Planted 8 in spring 2007.
Planted one in spring 2009.
Will colonize, suckers. Good for dry infertile sites, likes sand.
These are all gone now -- I took out the large specimen in Meadow's Edge garden in 2015.
Here's the history:
I put in the 8 one gal. containers from Forestfarm at the top of hill to screen the road, to colonize and spread out. One got crispy in September ‘07 drought. The rest were pretty scraggly looking (planting sites are difficult and sandy at the top of the hill).
By 2009 they were growing, filling in and getting quite large, although leggy. They get dark maroon in winter and hold leaves.

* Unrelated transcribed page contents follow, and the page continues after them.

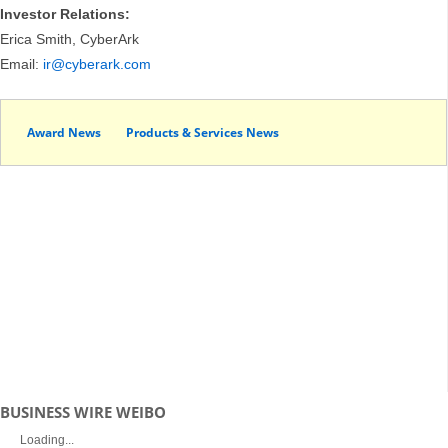
Investor Relations:
Erica Smith, CyberArk
Email:
ir@cyberark.com
Award News
Products & Services News
BUSINESS WIRE WEIBO
Loading...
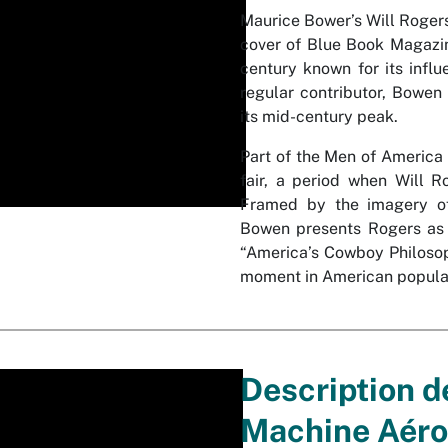
Maurice Bower’s Will Rogers
cover of Blue Book Magazine
century known for its influ
regular contributor, Bowen 
its mid-century peak.
Part of the Men of America 
fair, a period when Will Ro
Framed by the imagery of 
Bowen presents Rogers as b
“America’s Cowboy Philosoph
moment in American popular
Description d
Machine Aéro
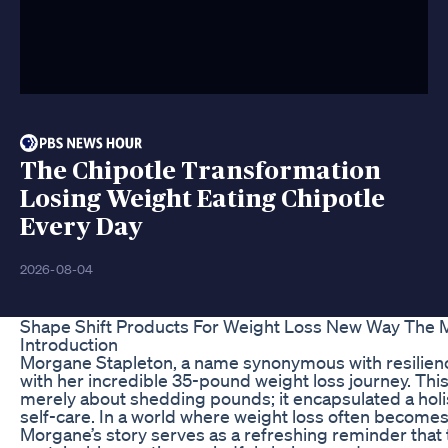
The Chipotle Transformation
Losing Weight Eating Chipotle
Every Day
2026-08-04
Shape Shift Products For Weight Loss New Way The
Introduction
Morgane Stapleton, a name synonymous with resilien
with her incredible 35-pound weight loss journey. Th
merely about shedding pounds; it encapsulated a holi
self-care. In a world where weight loss often becomes 
Morgane’s story serves as a refreshing reminder that 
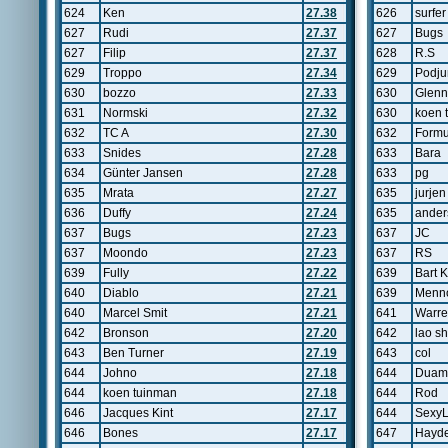
624
Ken
27.38
626
surfer
627
Rudi
27.37
627
Bugs
627
Filip
27.37
628
R.S
629
Troppo
27.34
629
Podju
630
bozzo
27.33
630
Glenn
631
Normski
27.32
630
koen 
632
TC A
27.30
632
Form
633
Snides
27.28
633
Bara
634
Günter Jansen
27.28
633
pg
635
Mrata
27.27
635
jurje
636
Duffy
27.24
635
ander
637
Bugs
27.23
637
JC
637
Moondo
27.23
637
RS
639
Fully
27.22
639
Bart 
640
Diablo
27.21
639
Menn
640
Marcel Smit
27.21
641
Warr
642
Bronson
27.20
642
lao sh
643
Ben Turner
27.19
643
col
644
Johno
27.18
644
Duam
644
koen tuinman
27.18
644
Rod
646
Jacques Kint
27.17
644
Sexy
646
Bones
27.17
647
Hayd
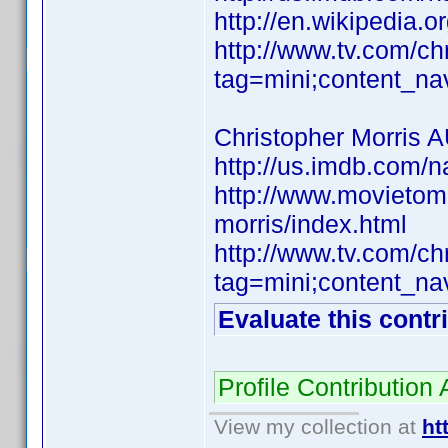
http://en.wikipedia.or
http://www.tv.com/c
tag=mini;content_na
Christopher Morris 
http://us.imdb.com
http://www.movietom
morris/index.html
http://www.tv.com/c
tag=mini;content_na
Evaluate this contr
Profile Contributio
View my collection at
ht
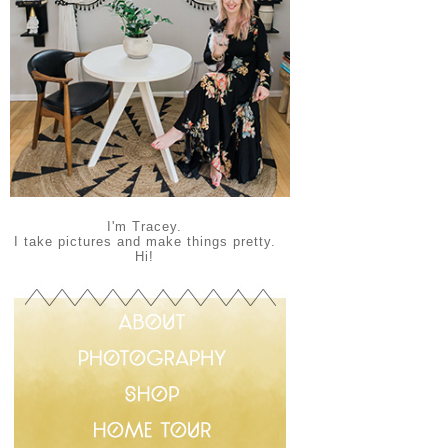
I'm Tracey.
I take pictures and make things pretty.
Hi!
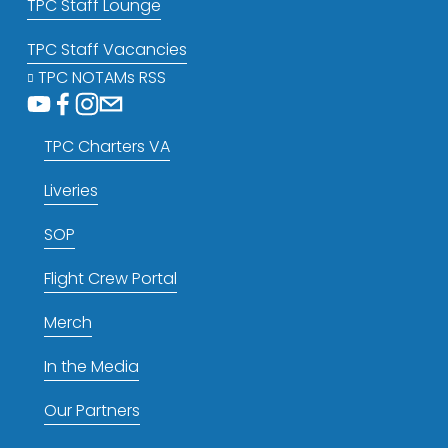
TPC Staff Lounge
TPC Staff Vacancies
TPC NOTAMs RSS
TPC Charters VA
Liveries
SOP
Flight Crew Portal
Merch
In the Media
Our Partners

The one I planted in Meadow’s Edge in early 2009 was a good size from Bosco's and is huge already in winter ‘10! An excellent hedge screen at the back of that garden. It is fuller and bushier than the ones in the sand and gravel at the top of the back hill, probably because of richer soil.
May 25, 2010, leafing out kind of late |
It did get a lot of winterburn and looked pretty sad in early spring 2010, but by the end of May it was leafing out again and it greened back up.
Here's what it looked like on April 12, 2010, pretty awful |
March 28, 2011 it really gets winter burn all over |
In 2011 it was decapitated, cut in half in the October snowstorm. I trimmed it, took off the broken branches, and by late summer 2012 it had grown back, in a nice shape.
9/26/12 |
11/11/12 It gained height nicely and has re-formed a good shape |
The dark winter color is not attractive, and it looks a little hulking in the bare landscape.
1/23/13 |
It finally greens up in late spring, and in the summer of 2013 it grew upright and full, regaining all of the canopy that had been lost in the 2011 storm. It started to look leafy and nice, filling the back of Meadow's Edge. The small glossy foliage and loose pyramidal form look good.
8/6/13 |
It shone in fall with the nearby red winterberry holly berries. A nice combination.
11/14/13 |
And when all the leaves are down, the bayberry is still deep green, glossy and a great companion with the winterberry. It becomes very noticeable at this time of year, and the regrown form looked great.
11/21/13 |
This plant must be a male bayberry. I have never seen any gray waxy berries.
It takes forever to green up in spring. It won't have new leaves until Memorial Day. Here it is in mid May, looking pretty awful with all the things greening up around it. I don't like its late habit.
May 17, 2014 Still bare. |
It does eventually get new leaves and fill out. The glossy leaves are nice, but the plant is rangy and all over the place. It's not really a garden plant, it would be better used to naturalize areas. That's what I tried to do with the 8 planted to naturalize the back hill in 2007, but few of them have survived. The ones still up there are leggy and overtaken by other plants now.
The single specimen in the garden does some screening and offers neutral greenery at the back edge of the garden. But I'm not crazy about its wild shape or late leafing out.
September 24, 2014 |
In 2015 I finally decided this was the wrong plant in the wrong place. I took it out. It got such winter damage -- dieback, broken branches and browning, that it always looked terrible in spring. It recovered each time and filled back in, but between the damage and the tendency to leaf out very late in the season, it just looked awful early on, then went unnoticed in the background later in the summer.
It was also getting quite crowded at the back of the garden, and in the end, this plant -- a lovely leafy thing at times -- just didn't belong in this spot. Now an Ex-Plant.
Propagation:
Softwood cuttings in Spring, plant in Fall, or Semi-ripe cuttings in summer, overwinter in coldframe.